The service methods call to the proper connector based on the social network we specify. Apparently, it's a simple implementation.

But there is a problem. If the number of social networks we support grows too much, at some point this service is going to have too many dependencies, and that's a code smell. Also, having a lot of if statements per method is not very clean either.

The solution would be to create a SocialPluginManager, an object that extends Zend\ServiceManager\AbstractPluginManager and manages and creates each social connector transparently. Then, we just need to make the SocialUsers service to depend on the SocialPluginManager.

Each social connector should implement an interface like this.

namespace Acelaya\Social\Connector;

interface SocialConnectorInterface
{
    /**
     * @return string
     */
    public function getLoginUrl();

    /**
     * @return array
     */
    public function getUserData($authToken);
}

Then the SocialPluginManager will just need to check if any created object implements it.

namespace Acelaya\Social;

use Acelaya\Social\Connector\SocialConnectorInterface;
use Zend\ServiceManager\AbstractPluginManager;
use Zend\ServiceManager\Exception;

class SocialPluginManager extends AbstractPluginManager
{
    /**
     * Validate the plugin
     *
     * Checks that the filter loaded is either a valid callback or an instance
     * of FilterInterface.
     *
     * @param  mixed $plugin
     * @return void
     * @throws Exception\RuntimeException if invalid
     */
    public function validatePlugin($plugin)
    {
        if ($plugin instanceof SocialConnectorInterface) {
            return;
        }

        throw new Exception\RuntimeException(sprintf(
            'Plugins managed by "%s" must implement "%s". "%s" provided',
            __CLASS__,
            SocialConnectorInterface::class,
            is_object($plugin) ? get_class($plugin) : gettype($plugin)
        ));
    }
}

We now need to refactor the SocialUsers service so that it depends on the SocialPluginManager.

namespace Acelaya\Social;

use Acelaya\Social\Connector\SocialConnectorInterface;
use Acelaya\Social\Exception\InvalidSocialNetworkException;

class SocialUsers
{
    public function __construct(SocialPluginManager $socialPlugins)
    {
        // [...]
    }

    /**
     * @return string
     */
    public function getLoginUrl($socialNetwork)
    {
        return $this->getSocialConnector($socialNetwork)->getLoginUrl();
    }

    /**
     * @return array
     */
    public function getUserData($socialNetwork, $authToken)
    {
        return $this->getSocialConnector($socialNetwork)->getUserData($authToken);
    }

    /**
     * @return SocialConnectorInterface
     */
    protected function getSocialConnector($socialNetwork)
    {
        if (! $this->socialPlugins->has($socialNetwork)) {
            throw new InvalidSocialNetworkException($socialNetwork);
        }

        return $this->socialPlugins->get($socialNetwork);
    }
}

The resulting code is much cleaner, and now we can add any new social network without having to change the SocialUsers service. We just need to create and register the new social connector.
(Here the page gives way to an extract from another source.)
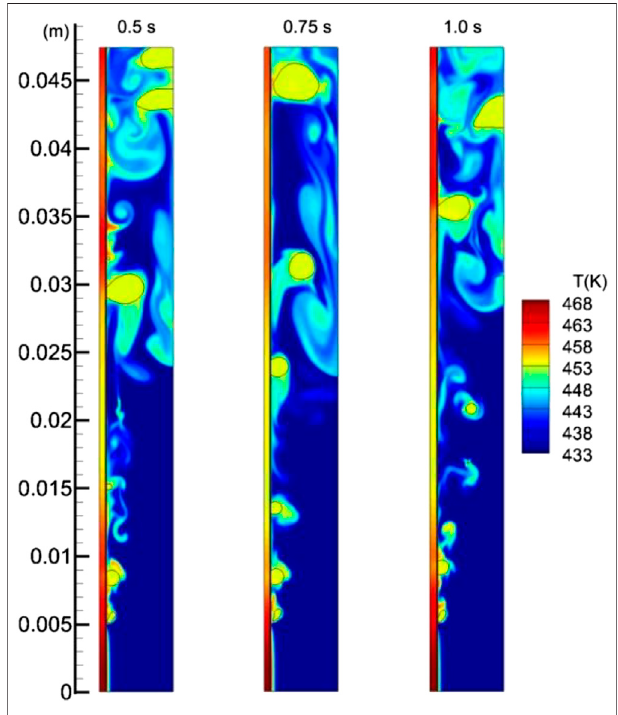
FIGURE 4 | Temperature fi eld at wall heat fl ux of 100 kW/m 2 .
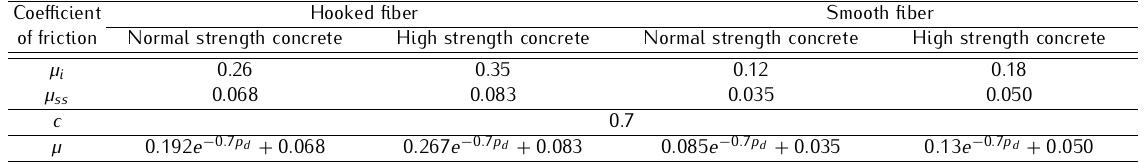
Table 6. Proposed models for the coefficient of friction µ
The last thing we have to do is defining the SocialPluginManager configuration. Since the AbstractPluginManager extends the ServiceManager, it is exactly the same as the one used for it. To make the previous code work, we have to use the social network name as the service name for each connector, so the configuration could look like this.

use Acelaya\Social\Connector;

return [
    'factories' => [
        'facebook' => Connector\FacebookConnectorFactory::class,
        'twitter' => Connector\TwitterConnectorFactory::class,
        'linkedin' => Connector\LinkedinConnectorFactory::class,
    ]
];

I have used factories as an example, but you can use any valid strategy you want.

You can see a small example project here. The concrete social connector doesn't do nothing, but you can see how they work.

The plugin managers are widely used in Zend\Mvc for tasks like this. The controller plugins, view helpers, form elements and such can all be managed by its own plugin managers.